Re: [PATCH v5] init: Disable defaults if init= fails
From: Andy Lutomirski
Date: Wed Oct 15 2014 - 01:57:12 EST
On Tue, Oct 14, 2014 at 10:46 PM, Frank Rowand <frowand.list@xxxxxxxxx> wrote:
> On 10/14/2014 2:21 PM, Andy Lutomirski wrote:
>> On Tue, Oct 14, 2014 at 2:00 PM, Andrew Morton
>> <akpm@xxxxxxxxxxxxxxxxxxxx> wrote:
>>> On Wed, 1 Oct 2014 11:13:14 -0700 Andy Lutomirski <luto@xxxxxxxxxxxxxx> wrote:
>>>> On Wed, Oct 1, 2014 at 11:05 AM, <josh@xxxxxxxxxxxxxxxx> wrote:
>>>>> On Tue, Sep 30, 2014 at 09:53:56PM -0700, Andy Lutomirski wrote:
>>>>>> I significantly prefer default N. Scripts that play with init= really
>>>>>> don't want the fallback, and I can imagine contexts in which it could
>>>>>> be a security problem.
>>>>> While I certainly would prefer the non-fallback behavior for init as
>>>>> well, standard kernel practice has typically been to use "default y" for
>>>>> previously built-in features that become configurable. And I'd
>>>>> certainly prefer a compile-time configuration option like this (even
>>>>> with default y) over a "strictinit" kernel command-line option.
>>>> Fair enough.
>>>> So: "default y" for a release or two, then switch the default? Having
>>>> default y will annoy virtme, though it's not the end of the world.

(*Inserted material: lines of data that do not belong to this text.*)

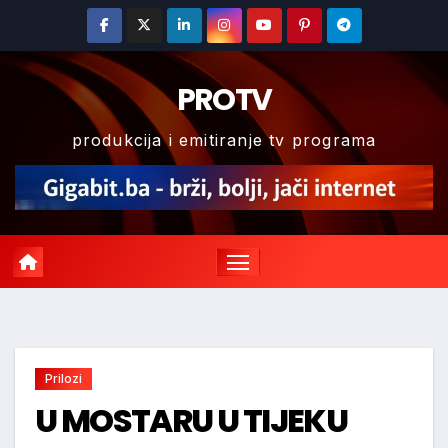
Skip
to
content
PROTV
produkcija i emitiranje tv programa
Prilozi
U MOSTARU U TIJEKU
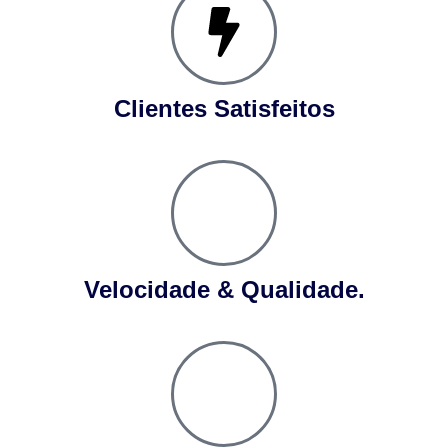
Clientes Satisfeitos
Velocidade & Qualidade.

>>>> Virtme is intended to work with more-or-less-normal kernels.
>>> Adding another Kconfig option is tiresome. What was wrong with strictinit=?
>> The consensus seems to be that adding a non-default option to get
> ^^^^^^^^^ I do not think you know what the word consensus means. :-)
> I did not agree.
> I do agree with Andrew (but with no opinion on whether "strictinit=SOMETHING"
> or just "strictinit".
>> sensible behavior would be unfortunate. Also, I don't like
Even you're not disagreeing that it's ugly, though, FWIW.
> behavior that is useful in some or many contexts
Is there a context in which the current behavior is useful beyond
"whoops, I typoed my grub command line edit, and I still want my
system to boot into *something* even if it's the wrong thing"? I'm
not personally that sympathetic to that particular use case, but maybe
there's another one.
>> strictinit=, since backwards-compatible setups will have to do
>> init=foo strictinit=foo. My original proposal was init=foo
>> TBH, my preference would be to make strict mode unconditional.